Researchers manipulate beams of light
2 mins read
A team of researchers has developed a method to control and manipulate the polarisation of light using ultra thin layers of semiconductor material. According to physicists at the Vienna University of Technology and researchers at Würzburg University, the breakthrough could open the door to completely new computer technology.
Described as an optical version of an electronic transistor, the research focused on a phenomenon known as the Faraday effect – the polarisation of light that can change when it passes through a material in a strong magnetic field. Professor Andrei Pimenov, who carried out the experiments at the Institute for Solid State Physics of the TU Vienna, said that until now the effect had only been observed in materials in which it was very weak. By using light of the right wavelength and extremely clean semiconductors, the researchers achieved a Faraday effect which was in orders of magnitude stronger than ever measured before.

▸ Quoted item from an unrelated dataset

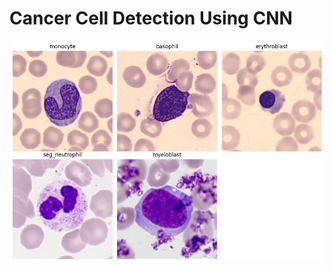 # Cancer Cell Detection Using CNN

![Test Image](https://raw.githubusercontent.com/utkarshx27/cancer-cell-detection-using-cnn/d4a63908939b15c3f10fbaf84ce47de56cb18681/__results___6_0.png)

According to Pimenov, now light waves can be rotated in arbitrary directions – the direction of the polarisation can be tuned with an external magnetic field. An ultra thin layer of less than a thousandth of a millimetre is enough to achieve this. "Such thin layers made of other materials could only change the direction of polarisation by a fraction of one degree", said Prof Pimenov. If the beam of light is then sent through a polarisation filter, which only allows light of a particular direction of polarisation to pass, the scientists can, rotating the direction appropriately, decide whether the beam should pass or not.
The key to this effect lies in the behaviour of the electrons in the semiconductor. The beam of light oscillates the electrons, and the magnetic field deflects their vibrating motion. This complicated motion of the electrons in turn affects the beam of light and changes its direction of polarisation.
In the experiment, a layer of the semiconductor mercury telluride was irradiated with light in the infrared spectral range. "The light has a frequency in the terahertz domain – those are the frequencies, future generations of computers may operate with," Prof Pimenov said. "For years, the clock rates of computers have not really increased, because a domain has been reached, in which material properties just don't play along anymore."
Pimenov believes a possible solution is to complement electronic circuits with optical elements. In a transistor, the basic element of electronics, an electric current is controlled by an external signal. In the experiment at TU Vienna, a beam of light is controlled by an external magnetic field. The two systems are very much alike. Before optical circuits for computers can be considered, the newly discovered effect will prove useful as a tool for further research. In optics labs, it will play an important role in research on new materials and the physics of light.